START Text shown
Buehler wins and aims to keep Cowboys' FG job

Sep 9, 2010 - 7:57 AM By JAIME ARON AP Pro Football Writer

IRVING, Texas (AP) -- David Buehler's first milestone in his conversion from the Dallas Cowboys' kickoff specialist to all-around kicker was regularly making field goals under the simulated pressure of practice.

Still, it was just practice.

Then Buehler showed he could make field goals in games, nailing 10 of 11 attempts in the preseason, including a 51-yarder and a game-winner as time expired.

Still, it was just preseason.

Starting Sunday night in Washington, there will be no disclaimers. The job is his.

The new challenge is to keep it.

"I've got to stay composed," he said. "I can't get too anxious or too hyped up. ... I know what to expect on Sundays. It does help going through what I've already been through. I know what to expect playing on this field. I'm resorting back to what I know, just getting back in my routine."

Buehler certainly has the leg to be an NFL kicker, booming 29 touchbacks last season, tops in the league and the most since the franchise started keeping track of that in 1991. It also justified the Cowboys spending a fifth-round draft pick on someone fitting such a narrow role.
END Text shown
START Dataset excerpts
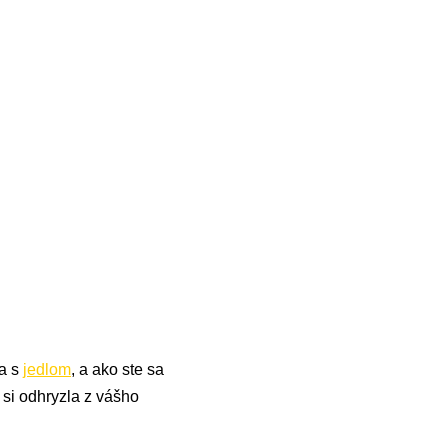
ra s
jedlom
, a ako ste sa
 si odhryzla z vášho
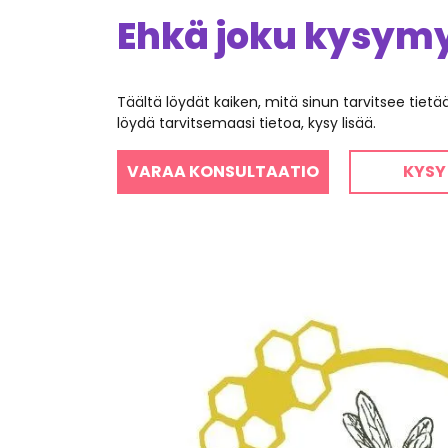
Ehkä joku kysymys
Täältä löydät kaiken, mitä sinun tarvitsee tiet
löydä tarvitsemaasi tietoa, kysy lisää.
VARAA KONSULTAATIO
KYSY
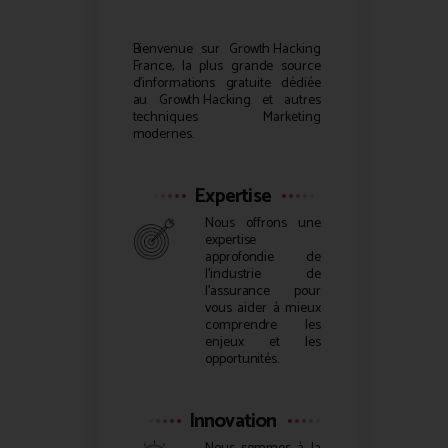
Bienvenue sur
Growth Hacking
France, la plus grande source
d’informations gratuite dédiée
au
Growth Hacking
et autres
techniques Marketing
modernes.
Expertise
Nous offrons une
expertise
approfondie de
l’industrie de
l’assurance pour
vous aider à mieux
comprendre les
enjeux et les
opportunités.
Innovation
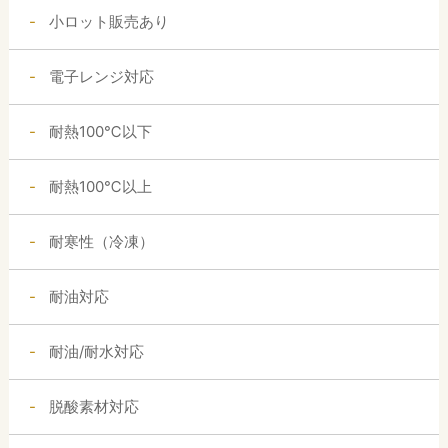
小ロット販売あり
電子レンジ対応
耐熱100℃以下
耐熱100℃以上
耐寒性（冷凍）
耐油対応
耐油/耐水対応
脱酸素材対応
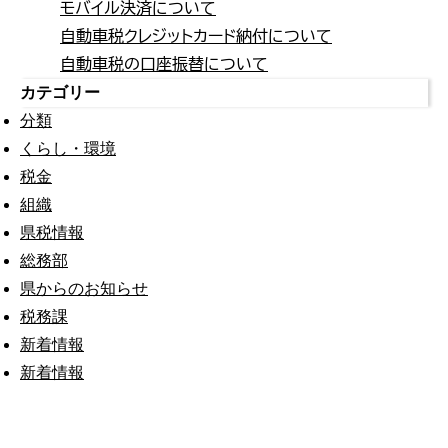
モバイル決済について
自動車税クレジットカード納付について
自動車税の口座振替について
カテゴリー
分類
くらし・環境
税金
組織
県税情報
総務部
県からのお知らせ
税務課
新着情報
新着情報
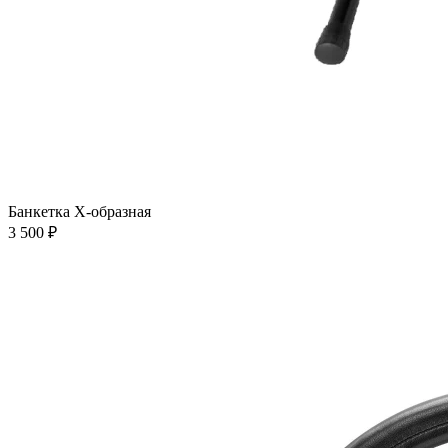
Банкетка Х-образная
3 500 ₽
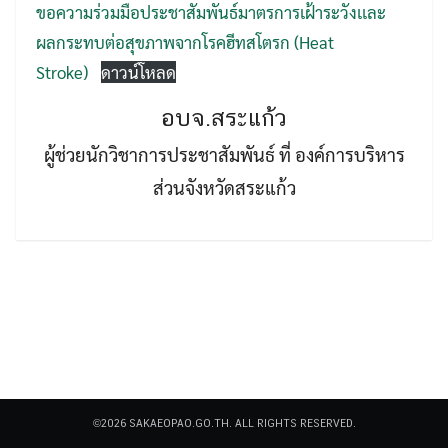
ขอความร่วมมือประชาสัมพันธ์มาตรการเฝ้าระวังเเละ
ผลกระทบต่อสุขภาพจากโรคฮีทสโตรก (Heat
Stroke)
ดาวน์โหลด
อบจ.สระแก้ว
ผู้ช่วยนักวิชาการประชาสัมพันธ์ ที่ องค์การบริหาร
Search
Search
for:
ส่วนจังหวัดสระแก้ว
©2026 SAKAEOPAO.GO.TH. ALL RIGHTS RESERVED.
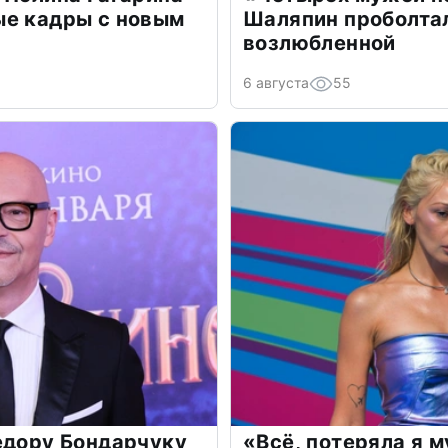
ые кадры с новым
Шаляпин проболтал
возлюбленной
6 августа
55
едору Бондарчуку
«Всё, потеряла я 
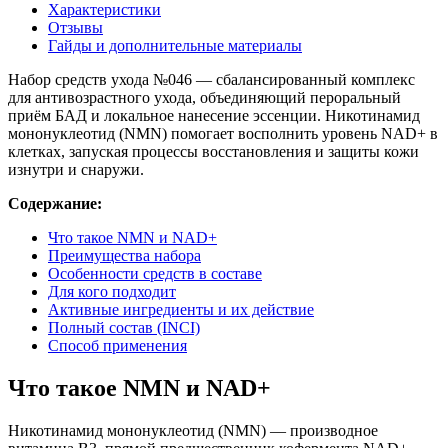
Характеристики
Отзывы
Гайды и дополнительные материалы
Набор средств ухода №046 — сбалансированный комплекс
для антивозрастного ухода, объединяющий пероральный
приём БАД и локальное нанесение эссенции. Никотинамид
мононуклеотид (NMN) помогает восполнить уровень NAD+ в
клетках, запуская процессы восстановления и защиты кожи
изнутри и снаружи.
Содержание:
Что такое NMN и NAD+
Преимущества набора
Особенности средств в составе
Для кого подходит
Активные ингредиенты и их действие
Полный состав (INCI)
Способ применения
Что такое NMN и NAD+
Никотинамид мононуклеотид (NMN) — производное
END Dataset excerpts
Exercises to complete
• a. According to the article about David Buehler, how many of his field goal attempts did he make in the preseason?
• b. Reproduce the Buehler article word for word, everything from "Then Buehler showed" down to "to keep it.".

Answers to each task
• a. He made 10 of 11 attempts.

• b.
Then Buehler showed he could make field goals in games, nailing 10 of 11 attempts in the preseason, including a 51-yarder and a game-winner as time expired.

Still, it was just preseason.

Starting Sunday night in Washington, there will be no disclaimers. The job is his.

The new challenge is to keep it.